In the case where customers request the Company to delete, destroy, eliminate personal data processing, temporarily suspend, anonymize, or withdraw their consent, those may constitute the limitation for the Company to process transactions or provide services to the customers. In addition, the Company reserves the right to charge any relevant and necessary expenses in processing personal data as per the customers’ requests.
8. Retention period of personal data
According to the principle of necessity in retaining personal data, the Company shall retain customers’ personal data for the period necessary to fulfil the objectives of data collection as prescribed by laws as follows:
(1) Customers’ personal data shall be retained throughout the period that the customers are the members of financial products and no more than 10 years after the cessation date of the membership.
(2) In the case that the membership of financial products is not approved, the Company shall retain personal data or any data of the customers who did not receive the approvals for no more than 1 year from the date of rejection.
(3) After the retention period, the Company shall delete of anonymize the personal data.
9. Methods that the Company uses to protect customers’ personal data
The Company provides personal data protection as per “Standard for Information Security Management Systems (ISO/IEC 27001:2013)” and “Standard for Privacy Information Management (ISO/IEC 27701:2019)”.
10. Amendment of personal data protection policy
The Company may review this Customers’ Personal Data Protection Notice.
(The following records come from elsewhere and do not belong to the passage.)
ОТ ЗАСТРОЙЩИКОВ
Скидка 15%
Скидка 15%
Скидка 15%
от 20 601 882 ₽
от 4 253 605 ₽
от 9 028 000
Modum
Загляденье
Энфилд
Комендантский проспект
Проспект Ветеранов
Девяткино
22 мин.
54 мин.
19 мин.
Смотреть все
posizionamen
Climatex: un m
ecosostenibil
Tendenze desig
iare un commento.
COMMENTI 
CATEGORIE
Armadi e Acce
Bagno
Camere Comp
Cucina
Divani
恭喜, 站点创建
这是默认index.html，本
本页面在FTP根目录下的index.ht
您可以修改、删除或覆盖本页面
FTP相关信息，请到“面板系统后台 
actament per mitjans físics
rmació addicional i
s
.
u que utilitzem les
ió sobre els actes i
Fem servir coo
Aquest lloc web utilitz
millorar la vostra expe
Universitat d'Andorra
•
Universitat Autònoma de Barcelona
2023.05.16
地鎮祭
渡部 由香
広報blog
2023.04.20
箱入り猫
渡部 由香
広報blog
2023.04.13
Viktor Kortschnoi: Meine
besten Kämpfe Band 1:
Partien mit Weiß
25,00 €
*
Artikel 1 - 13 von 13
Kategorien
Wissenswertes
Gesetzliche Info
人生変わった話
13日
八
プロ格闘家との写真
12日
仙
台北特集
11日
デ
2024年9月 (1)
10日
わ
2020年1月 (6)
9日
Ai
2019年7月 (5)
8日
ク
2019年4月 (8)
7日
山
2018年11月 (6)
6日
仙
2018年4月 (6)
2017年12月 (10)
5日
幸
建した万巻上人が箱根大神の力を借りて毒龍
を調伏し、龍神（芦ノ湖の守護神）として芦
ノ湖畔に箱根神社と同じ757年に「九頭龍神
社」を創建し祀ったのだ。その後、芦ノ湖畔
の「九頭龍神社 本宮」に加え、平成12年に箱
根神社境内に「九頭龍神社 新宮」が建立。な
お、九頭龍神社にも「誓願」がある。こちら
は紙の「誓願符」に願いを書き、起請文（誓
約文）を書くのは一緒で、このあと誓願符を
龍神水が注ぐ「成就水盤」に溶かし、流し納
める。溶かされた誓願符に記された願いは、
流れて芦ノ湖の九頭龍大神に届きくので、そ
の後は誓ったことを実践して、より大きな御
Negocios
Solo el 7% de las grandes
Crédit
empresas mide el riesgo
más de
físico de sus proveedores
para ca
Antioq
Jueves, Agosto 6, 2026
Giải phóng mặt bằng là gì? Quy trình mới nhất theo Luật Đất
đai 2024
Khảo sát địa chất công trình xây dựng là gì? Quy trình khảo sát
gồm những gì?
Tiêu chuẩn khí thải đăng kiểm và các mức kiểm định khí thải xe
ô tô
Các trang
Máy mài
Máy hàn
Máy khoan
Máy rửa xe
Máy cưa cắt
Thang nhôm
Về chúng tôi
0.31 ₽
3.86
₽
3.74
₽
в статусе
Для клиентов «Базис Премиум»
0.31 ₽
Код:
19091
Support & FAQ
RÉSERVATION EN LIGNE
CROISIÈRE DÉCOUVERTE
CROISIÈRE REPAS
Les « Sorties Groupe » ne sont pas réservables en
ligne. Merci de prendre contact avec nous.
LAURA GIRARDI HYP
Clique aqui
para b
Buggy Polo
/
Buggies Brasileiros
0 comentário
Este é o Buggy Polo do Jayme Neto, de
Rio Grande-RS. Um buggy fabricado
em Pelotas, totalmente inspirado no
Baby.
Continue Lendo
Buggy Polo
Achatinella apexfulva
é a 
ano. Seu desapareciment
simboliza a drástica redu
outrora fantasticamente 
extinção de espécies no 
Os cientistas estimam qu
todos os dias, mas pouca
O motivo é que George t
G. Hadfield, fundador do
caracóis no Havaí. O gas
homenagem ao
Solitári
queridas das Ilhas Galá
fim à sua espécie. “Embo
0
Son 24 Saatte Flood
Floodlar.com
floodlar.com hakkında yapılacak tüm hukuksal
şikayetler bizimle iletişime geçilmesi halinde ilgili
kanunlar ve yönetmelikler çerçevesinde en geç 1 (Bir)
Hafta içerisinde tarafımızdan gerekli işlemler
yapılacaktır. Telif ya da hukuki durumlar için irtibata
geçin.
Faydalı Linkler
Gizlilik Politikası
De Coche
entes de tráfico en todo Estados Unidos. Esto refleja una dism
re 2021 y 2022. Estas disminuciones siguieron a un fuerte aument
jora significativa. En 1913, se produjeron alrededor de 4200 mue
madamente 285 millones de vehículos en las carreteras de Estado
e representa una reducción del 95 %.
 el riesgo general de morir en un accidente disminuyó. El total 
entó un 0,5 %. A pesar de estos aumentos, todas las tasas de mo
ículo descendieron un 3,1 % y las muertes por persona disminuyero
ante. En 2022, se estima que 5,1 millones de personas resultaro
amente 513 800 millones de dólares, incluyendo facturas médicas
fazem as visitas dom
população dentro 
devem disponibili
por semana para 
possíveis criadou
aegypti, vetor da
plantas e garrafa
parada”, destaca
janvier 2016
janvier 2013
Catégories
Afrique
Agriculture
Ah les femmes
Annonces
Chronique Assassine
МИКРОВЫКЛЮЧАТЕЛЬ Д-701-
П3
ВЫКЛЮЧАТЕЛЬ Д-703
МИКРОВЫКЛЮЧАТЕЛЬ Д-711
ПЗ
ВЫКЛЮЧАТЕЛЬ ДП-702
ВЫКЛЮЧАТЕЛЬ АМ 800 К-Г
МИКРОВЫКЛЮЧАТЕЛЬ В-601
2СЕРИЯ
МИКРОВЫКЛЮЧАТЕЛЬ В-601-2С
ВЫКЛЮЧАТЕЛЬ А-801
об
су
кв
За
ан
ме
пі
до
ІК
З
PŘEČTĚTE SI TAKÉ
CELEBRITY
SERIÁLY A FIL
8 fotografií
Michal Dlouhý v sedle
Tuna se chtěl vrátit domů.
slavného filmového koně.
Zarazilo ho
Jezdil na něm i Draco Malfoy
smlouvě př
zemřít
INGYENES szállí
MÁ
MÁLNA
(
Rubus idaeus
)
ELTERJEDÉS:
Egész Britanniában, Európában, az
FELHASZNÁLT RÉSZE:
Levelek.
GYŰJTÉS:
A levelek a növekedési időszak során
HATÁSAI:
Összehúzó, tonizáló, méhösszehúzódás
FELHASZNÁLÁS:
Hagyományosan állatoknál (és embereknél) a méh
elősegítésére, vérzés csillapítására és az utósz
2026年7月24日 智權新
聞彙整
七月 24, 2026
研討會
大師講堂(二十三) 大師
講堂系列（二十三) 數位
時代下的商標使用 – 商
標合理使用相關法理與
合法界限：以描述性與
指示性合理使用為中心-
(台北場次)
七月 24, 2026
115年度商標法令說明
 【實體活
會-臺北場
If there is any change, the Company shall notify on its website https://www.ktc.co.th/pdpaand via channels that will be notified as appropriate
11. How to contact the Company
In the case where customers wish to exercise the rights, or withdraw the consents for personal data processing, or have inquiries on the Company’s data processing, customers can contact the Company at:
Member Service Center: Tel 02 123 5000
Address: Krungthai Card Public Company Limited, No. 591, UBC II Building, 14 Floor, Sukhumvit 33 Road, North Klongton, Wattana, Bangkok 10110 Thailand
E-mail Address of Personal Data Protection Officer: DataProtectionOfficer@ktc.co.th
In the case where customers consider that the personal data processing violates Personal Data Protection Act, B.E. 2562, the customers have the right to file a complaint to the Personal Data Protection Committee Office.
This Notice shall be effective from the date of 10th November 2022 onwards.